Facteurs économiques
Doit-on alors considérer le fascisme comme un label politique ou comme un phénomène historique ? Dans un essai paru en 1934, Le fascisme en tant que mouvement de masse, l’historien matérialiste Arthur Rosenberg penchait pour la seconde option, en invitant à prendre en compte les facteurs économiques pouvant expliquer, à cette période, la montée des fascismes non seulement italien, mais aussi allemand et français. « L’argument [de Rosenberg] est que l’apparition du fascisme n’a rien de fondamentalement nouveau, qu’elle a simplement soudée d’autres courants idéologiques de la fin du XIXe siècle, rapporte le chercheur indien Jairus Banaji pour le compte du média socialiste Jacobin. Selon lui, le fascisme n’était que l’expression la plus moderne des mouvements de masse réactionnaires et anti-libéraux qui avaient émergé en Europe au cours des cinquante années précédentes. »
« La meilleure façon de comprendre la popularité de Trump est de s’intéresser aux changements économiques qui ont eu lieu aux États-Unis depuis les années 1970, dont la plupart sont liés à l’évolution de l’économie mondiale, atteste aujourd’hui John McNeill. En 1970, un citoyen américain avec un faible niveau de diplôme pouvait tout à fait gagner sa vie grâce à des boulots dans les aciéries, les usines automobiles, les mines de charbon ou les fermes. Il pouvait espérer posséder une maison, se marier, former une famille et devenir un membre respecté de sa communauté – même si cela était largement plus difficile pour les hommes afro-américains, par exemple. En quelques décennies, de telles perspectives sont devenues totalement irréalistes. »
Et Rosenberg de souligner, dans son essai vieux de bientôt un siècle, à quel point les autorités étatiques et juridiques de son époque ne proposaient « quasiment aucune solution » pour freiner les activités violentes des milices d’extrême droite surfant sur ce malaise socio-économique. C’est précisément face à cette passivité institutionnelle que l’activiste nord-irlandais Richard Seymour fait aujourd’hui valoir « le besoin urgent » d’un mouvement antifasciste populaire aux États-Unis.

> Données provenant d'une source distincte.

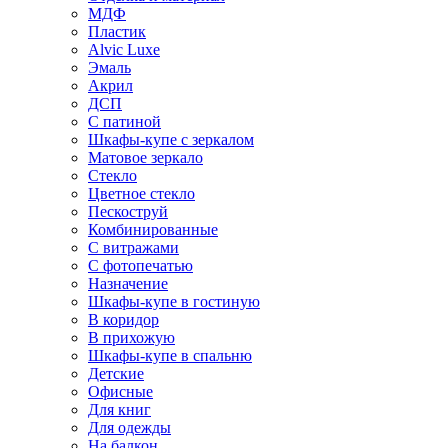
МДФ
Пластик
Alvic Luxe
Эмаль
Акрил
ДСП
С патиной
Шкафы-купе с зеркалом
Матовое зеркало
Стекло
Цветное стекло
Пескоструй
Комбинированные
С витражами
С фотопечатью
Назначение
Шкафы-купе в гостиную
В коридор
В прихожую
Шкафы-купе в спальню
Детские
Офисные
Для книг
Для одежды
На балкон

Considérant le fascisme trumpiste comme un fascisme « inachevé, expérimental et spéculatif », il redoute précisément une montée en puissance de cette doctrine dans les années à venir. « Ne me faites pas croire que le fascisme ne pourra pas prendre pied dans une société où la gauche est faible depuis des décennies et où le pouls d’une grande partie du mouvement ouvrier bat à peine, écrit Richard Seymour sur le site Patreon. Le fascisme ne se développe jamais en premier lieu parce que la classe capitaliste s’y rallie. Il grandit parce qu’il attire autour de son noyau ceux que [la figure du féminisme socialiste] Clara Zetkin décrit comme “les sans-abri politiques, les déracinés, les démunis et les désillusionnés”. »
Malgré leurs désaccords théoriques, tous les historiens que nous avons contactés ou cités soulignent ainsi la nécessité de ne pas minimiser la crise politique profonde que traverse la société américaine, à rebours d’une lecture qui ne se focaliserait que sur le mode d’action mobilisé par les partisans de Donald Trump le 6 janvier. Car, comme le rappelle l’historien Andy Liu dans le dernier numéro de la newsletter Time To Say Goodbye, « il n’est pas difficile d’imaginer comment des expressions [neutres] telles que “traîtres”, “insurrectionnistes” ou “assaillants contre la démocratie américaine” pourraient être facilement retournées contre la prochaine vague d’actions Occupy ou Black Lives Matter ».